I also believe fish graphs are a must on the ice, it can help you cut out a lot of bad water in a hurry, but I much prefer my Lowrance X67 to a flash graph of any type. Not saying flash graphs don't work, but there is a lot better technologies on the market these days. Ill take a digitally enhanced graph with a large easy to read display over a flash graph any time. If you think it's easy to see your lure and fish on your graph wait until you come out fishing with me and watch my graph. Then tell me which one is easier to read, understand, control. Sorry but flash graphs have been the only reliable ice fishing graph for so long, and have such a large following and word of mouth sales force that I don't think anyone takes the time to look at what else is on the market. Even the salesman at the store tried to talk me out of buying the Lowrance in favor of a flash graph.  

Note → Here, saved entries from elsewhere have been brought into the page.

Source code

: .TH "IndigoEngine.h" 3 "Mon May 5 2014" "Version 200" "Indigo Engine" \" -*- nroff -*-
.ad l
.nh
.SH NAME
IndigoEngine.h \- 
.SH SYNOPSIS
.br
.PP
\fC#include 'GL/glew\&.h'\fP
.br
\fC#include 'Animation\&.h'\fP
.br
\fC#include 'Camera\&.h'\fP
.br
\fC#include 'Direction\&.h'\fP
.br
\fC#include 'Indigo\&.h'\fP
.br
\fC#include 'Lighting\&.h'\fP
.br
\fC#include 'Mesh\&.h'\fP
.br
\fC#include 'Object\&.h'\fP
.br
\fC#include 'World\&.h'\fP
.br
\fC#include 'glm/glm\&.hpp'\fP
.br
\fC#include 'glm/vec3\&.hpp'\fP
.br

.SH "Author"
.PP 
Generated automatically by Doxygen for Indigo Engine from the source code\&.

I was just out fishing a few weeks ago with my dad and brother, he took one look at my Lowrance in action and turned around and told my uncle (who was looking to get a graph) to buy it. I will say this about flash graphs, they do work, and every time I see one, I think back to when I was a little kid watching my grandpa's flash graph mounted in his boat 25 years ago  
I have worked with top of the line sonar systems most every day for the last 10 years.
Resume
United States Navy, Submariner, Sonar tech, 5 years
Deep-Sea Robotics, ROV Supervisor, 5 years and still going

at the end of the day, anything is better then nothing at all.
:beer:


----------